### YOUR ASSIGNMENT
Print the data below exactly, but only the lines from the one containing "Handling, etc.) <br>" down to the one containing "Files, Exception Handling, etc.)", inclusive.

### DATA SHOWN
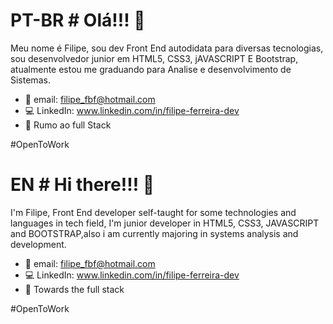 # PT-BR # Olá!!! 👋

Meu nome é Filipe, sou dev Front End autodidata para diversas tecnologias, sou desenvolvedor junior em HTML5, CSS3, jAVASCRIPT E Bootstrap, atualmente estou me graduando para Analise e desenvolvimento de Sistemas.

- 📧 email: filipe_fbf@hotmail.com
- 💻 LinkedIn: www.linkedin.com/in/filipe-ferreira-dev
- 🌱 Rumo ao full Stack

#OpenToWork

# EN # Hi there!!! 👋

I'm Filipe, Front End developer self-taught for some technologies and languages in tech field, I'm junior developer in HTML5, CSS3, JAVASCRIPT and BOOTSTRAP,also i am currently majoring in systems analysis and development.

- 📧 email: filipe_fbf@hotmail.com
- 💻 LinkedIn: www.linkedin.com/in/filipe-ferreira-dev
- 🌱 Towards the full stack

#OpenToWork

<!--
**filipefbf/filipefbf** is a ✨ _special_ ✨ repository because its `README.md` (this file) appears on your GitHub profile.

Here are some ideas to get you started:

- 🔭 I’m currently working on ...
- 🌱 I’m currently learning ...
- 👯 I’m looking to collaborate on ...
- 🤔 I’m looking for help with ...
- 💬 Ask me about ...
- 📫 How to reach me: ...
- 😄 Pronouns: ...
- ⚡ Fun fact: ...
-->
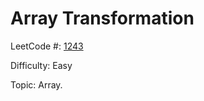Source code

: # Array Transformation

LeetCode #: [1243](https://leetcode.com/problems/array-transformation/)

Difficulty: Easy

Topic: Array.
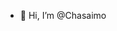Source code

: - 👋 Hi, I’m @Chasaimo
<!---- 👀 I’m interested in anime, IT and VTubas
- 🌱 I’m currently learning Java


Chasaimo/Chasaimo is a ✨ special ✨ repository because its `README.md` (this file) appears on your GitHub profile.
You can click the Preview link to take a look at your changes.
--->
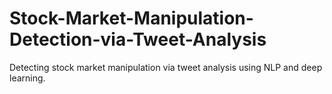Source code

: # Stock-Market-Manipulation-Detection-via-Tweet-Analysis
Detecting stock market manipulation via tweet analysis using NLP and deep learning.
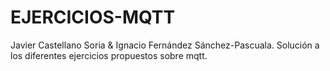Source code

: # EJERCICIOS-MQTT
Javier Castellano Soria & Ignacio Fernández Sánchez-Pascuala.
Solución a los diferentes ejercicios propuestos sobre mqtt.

* * *

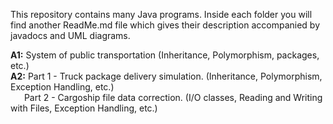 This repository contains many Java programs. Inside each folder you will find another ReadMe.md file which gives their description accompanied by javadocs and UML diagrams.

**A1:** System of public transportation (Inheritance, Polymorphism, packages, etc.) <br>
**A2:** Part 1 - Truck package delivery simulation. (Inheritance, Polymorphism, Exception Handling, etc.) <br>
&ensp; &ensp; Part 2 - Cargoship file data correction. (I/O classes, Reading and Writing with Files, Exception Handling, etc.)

### TASK OUTPUT
**A2:** Part 1 - Truck package delivery simulation. (Inheritance, Polymorphism, Exception Handling, etc.) <br>
&ensp; &ensp; Part 2 - Cargoship file data correction. (I/O classes, Reading and Writing with Files, Exception Handling, etc.)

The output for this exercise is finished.